We have been referencing The Power of Our Words: Teacher Language That Helps Children Learn by Paula Denton. She believes that languages “molds our sense of who we are; helps us understand how we think, work and play; and influences the nature of our relationships (Denton, 3).” I’m sure that all of us agree, too! Therefore, she states that the goals of teacher language should be to:
Be Direct and Genuine
Denton states that when trying to get several students to listen to a direction, many of us use the phrase, “I like the way Sam is sitting quietly”; however, statements like these have inherent problems of extrinsic motivation and often do not produce the desired effects. The first problem is that students should not sit down on the rug so they gain praise from the teacher, but should sit down because it’s a time to learn and because they recognise their place in the learning environment. The second problem is that this language actually is “trying to manipulate the the other children to do what [the teacher] wanted without [the children] being conscious of [the teacher’s] control over them (Denton, 15).” In reality, many kids would rather carry on with their discussions than worry about sitting properly so the teacher would praise them. Instead of using this language, gain the attention of the entire class using a common signal and then state something like, “Come to the circle and take a seat now.”
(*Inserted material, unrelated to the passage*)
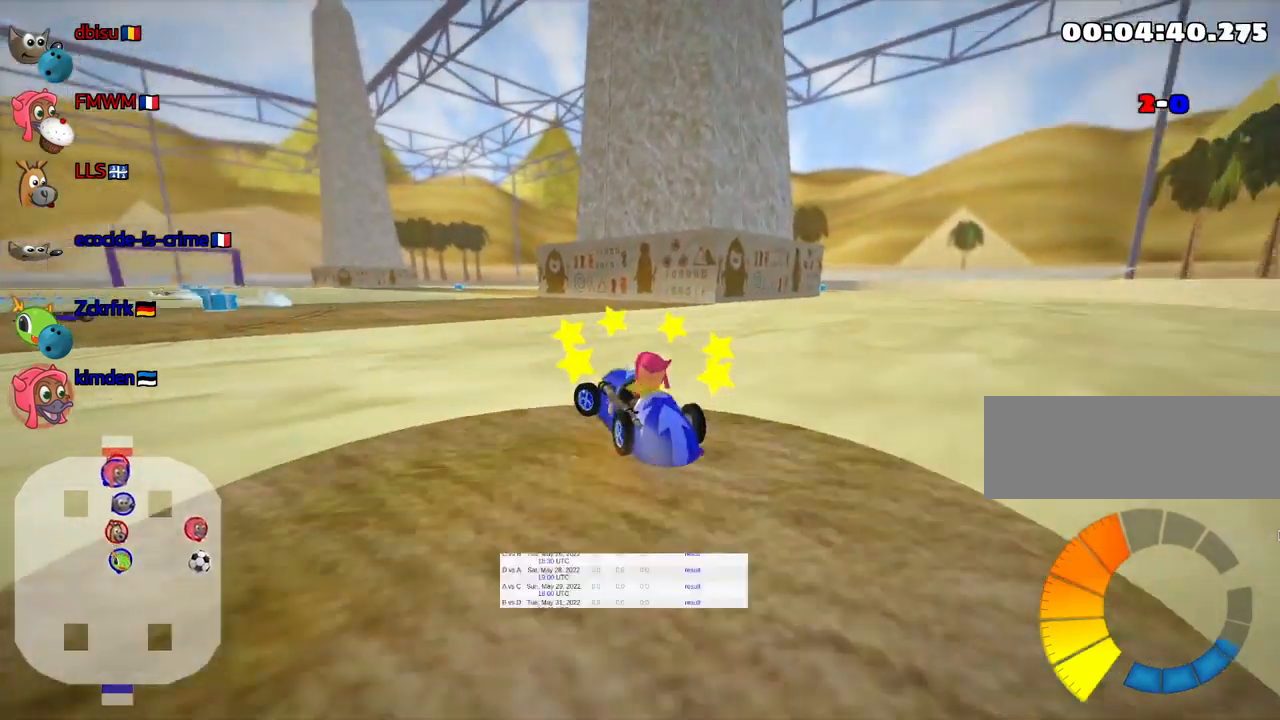
{"keys": ["up"], "events": [[183, "left", "up"]]}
Mean What We Say: Following Through on Our Words
We have to follow through on our expectations. If we expect students to be silent in the hallways, then we cannot permit any talking. If we expect quiet voices, we have to hold them to this expectation. Say only what you can and are willing to follow through on.
Use Statements Rather Than Questions
Denton continues to share the importance of using statements rather than questions. Often children hear, “Could you all go back to your seats now?” and while most of them will realise that this is really not a question, the statement is not clear. What should be said is, “Everyone go back to your seats now.” This is clear, honest, direct, and gives the kids only two choices, to go back or not go back—only one is not acceptable. Here is a list of some alternatives to try instead:
This past week, through the wonders of social media, 10 Rhetorical Questions to Stop Using in the Classroom & 10 More Effective Alternatives by Blair Turner came to my attention. This humorously written article provides many alternatives to the questions we often use with our students after a student has been rude, mean or bullying.
As you read through her list of ten questions teachers should never say, think about how many you might have said (I have said many):
- Why would that be okay?
- Is this funny to you? Oh, you think that’s funny? Do you think this is funny?
- Is this how we act in room 123?
- Are you really still ______ after we just talked about it?
- How many times have I said________?
- We’ve been learning about ________ for over two weeks, and NOBODY can answer my question?
- What. Are. You. Doing?
- Do you know why you’re in trouble? Do you know why you’re speaking to me? Do you know why you’re going to the office?
- Are you listening? Were you listening?
- Do you want to go to recess today?